* _Instructions for the task_: Show each line in the entries below that contains the string "many", matching case exactly.

* _Material to process_:
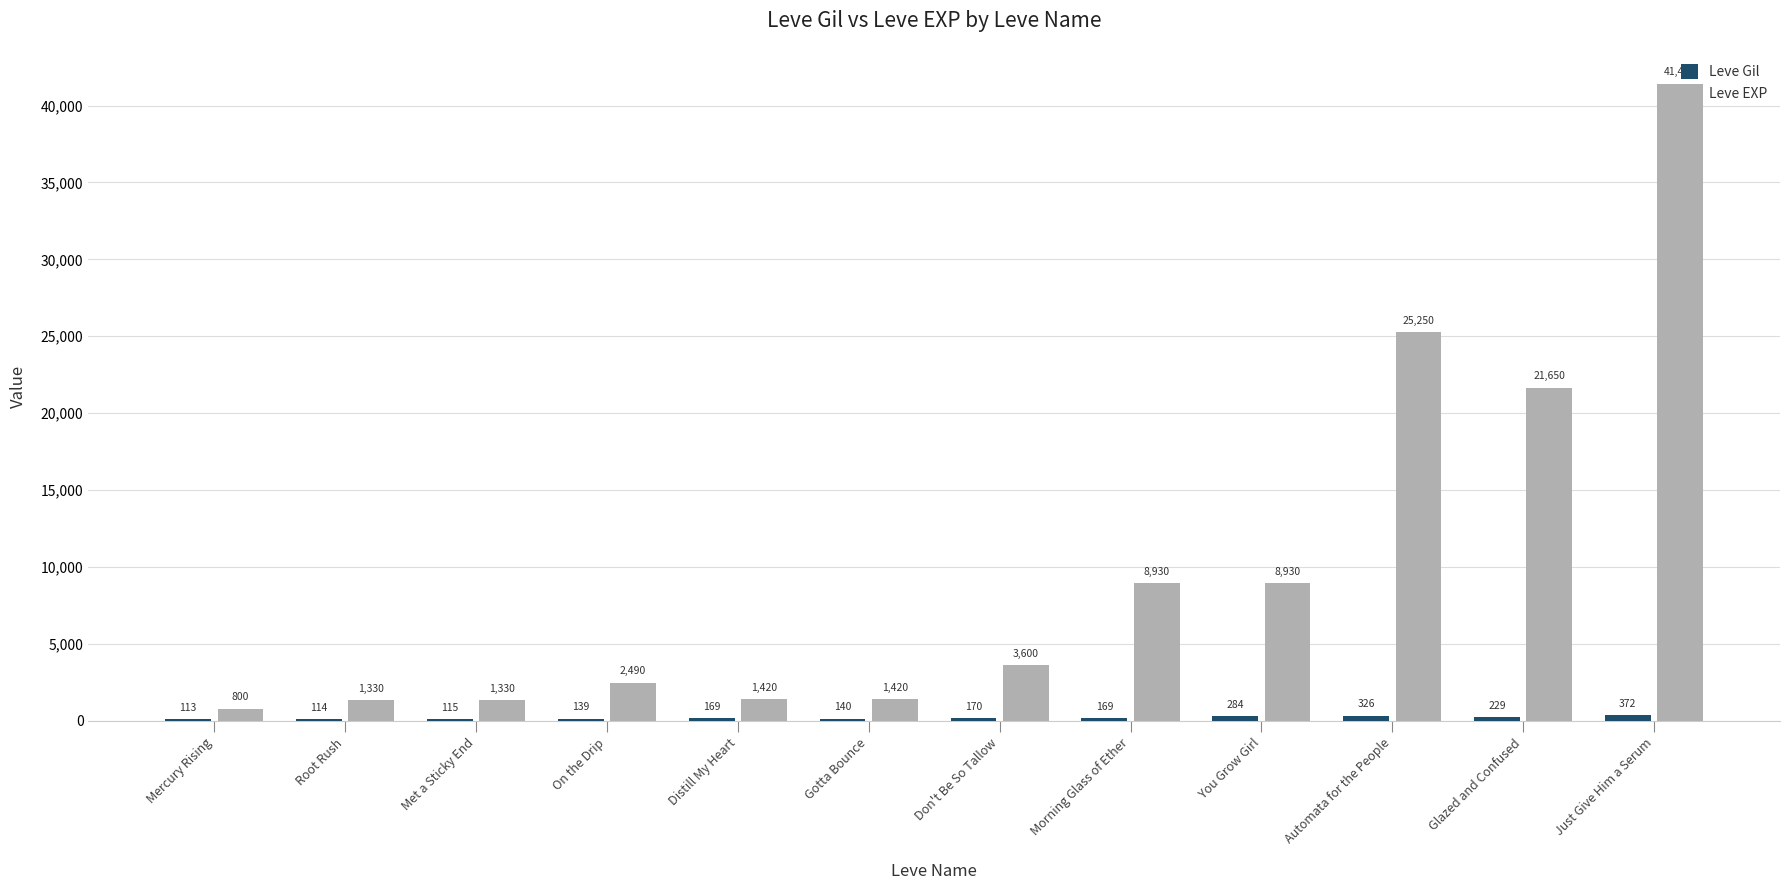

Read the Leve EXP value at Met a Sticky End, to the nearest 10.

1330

* * *

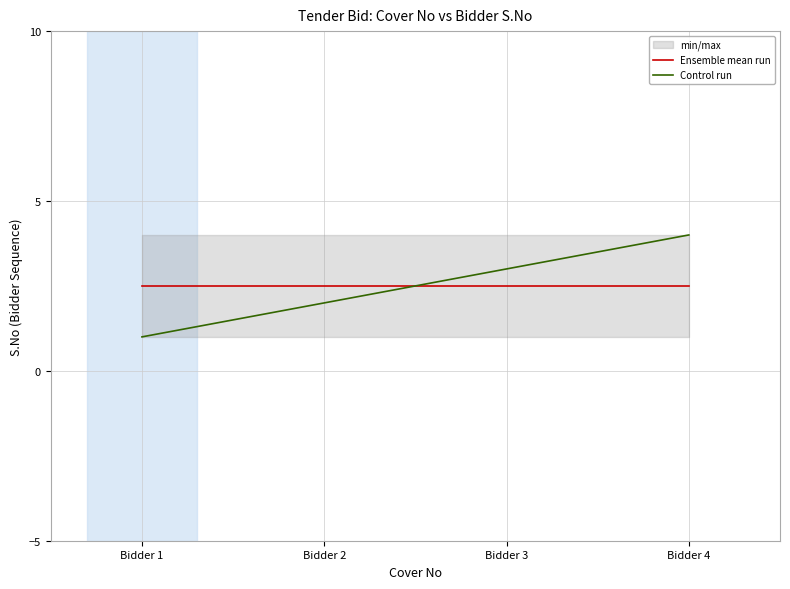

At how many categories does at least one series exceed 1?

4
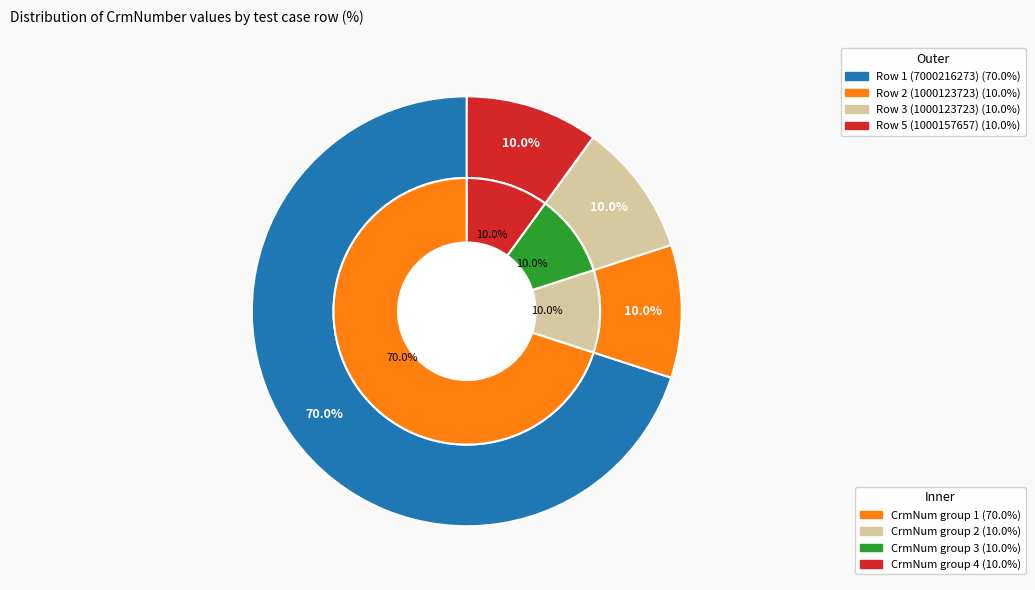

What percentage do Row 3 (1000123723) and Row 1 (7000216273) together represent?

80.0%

* * *

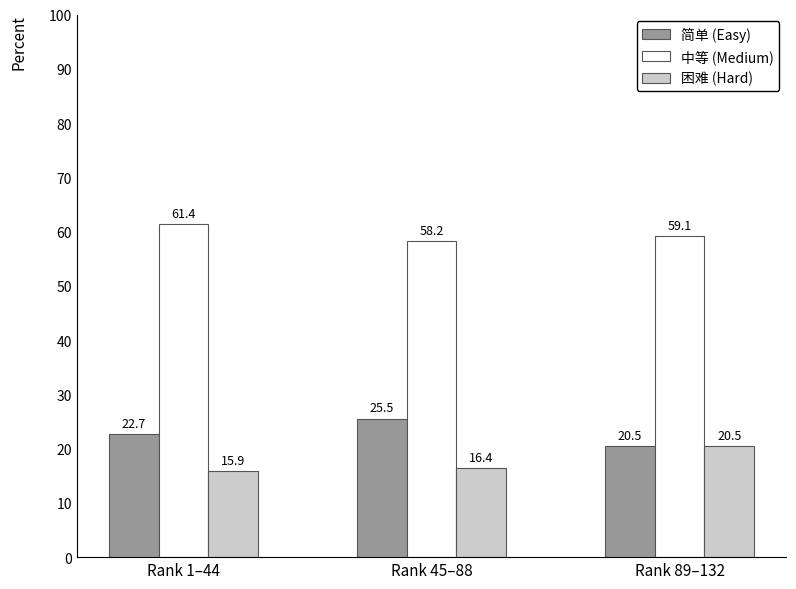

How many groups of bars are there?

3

* _Solution_:
At how many categories does at least one series exceed 1?
How many groups of bars are there?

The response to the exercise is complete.